In essence the new guidance states that requests for deferrals of tax debt should be resisted in favour of payment plans.
So this effectively means that deferrals should now be a thing of the past and going forward, time to pay arrangements should be negotiated.
That is not to say deferrals have completely disappeared, but it is doubtful we will see many being agreed now and those that are agreed are unlikely to be for three month periods.

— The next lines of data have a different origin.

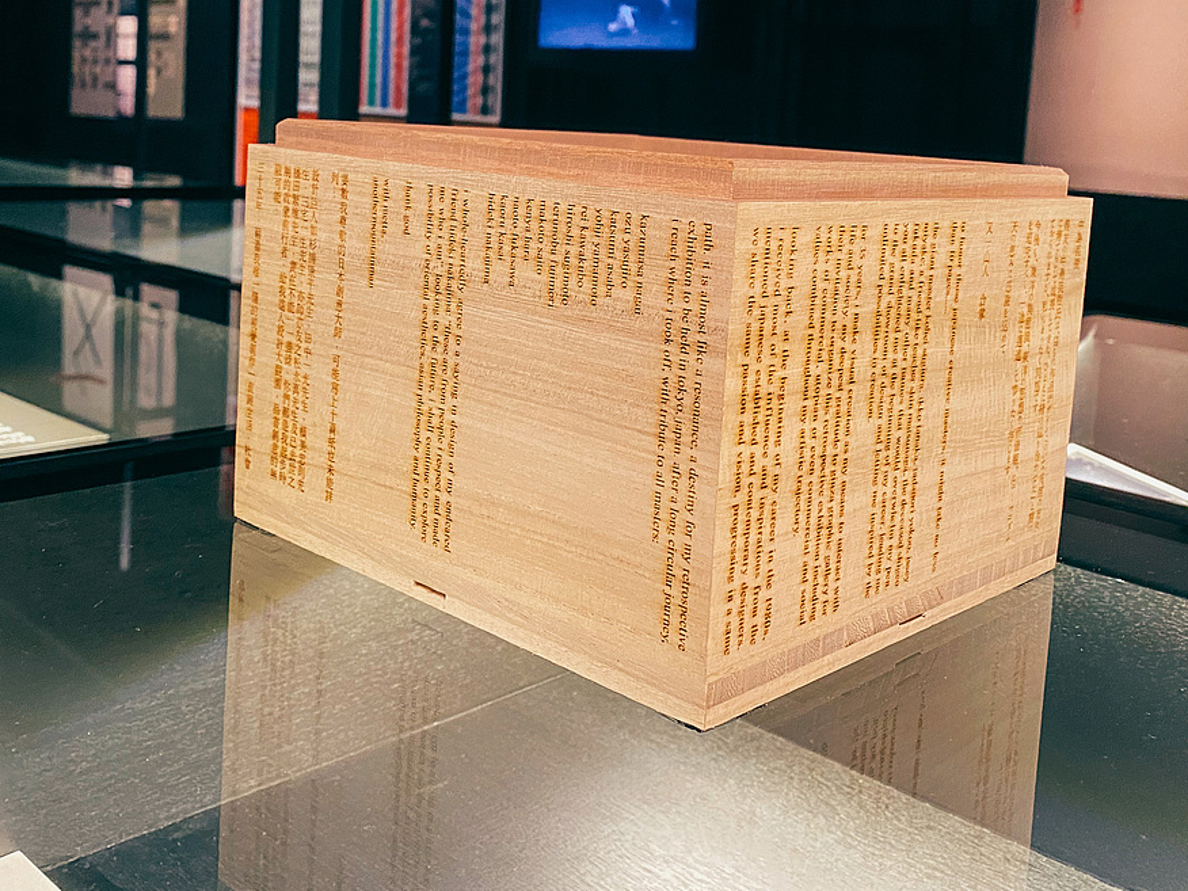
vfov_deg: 37.1
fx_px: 1304
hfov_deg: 49.0
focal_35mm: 38
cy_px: 256
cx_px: 618
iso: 200
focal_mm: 4.25
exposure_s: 1/50
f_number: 1.8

For Corporation Tax debt, where there is a plan to lodge a provisional current year losses claim to carry back and reduce the tax debt, HMRC is likely to agree to a short, temporary suspension of collection (say 4 weeks) for the client to consider and lodge the losses claim. One massive caveat though – this depends not only on the full circumstances prevailing, but also on the individual officer who picks up the call. We have definitely found a lack of consistency of treatment from one call to the next.
Time to pay appears fluid for both Corporation Tax and PAYE debt, if a challenge at times. Time to pay deals of up to six months are generally agreed in a single call, up to 12 months are proving a challenge and deals over 12 months are currently extremely difficult to negotiate.
The revised guidance does not appear to affect Self-Assessment as the July payments on account have been automatically deferred to January 2021.
For VAT, payments deferred to Jan 2021 are similarly unaffected, however VAT relating to periods after June 2020 will be due and payable as normal, per the updated guidance here:
A telling phrase from one of the officers we spoke to was that “they need to get their tax in now”.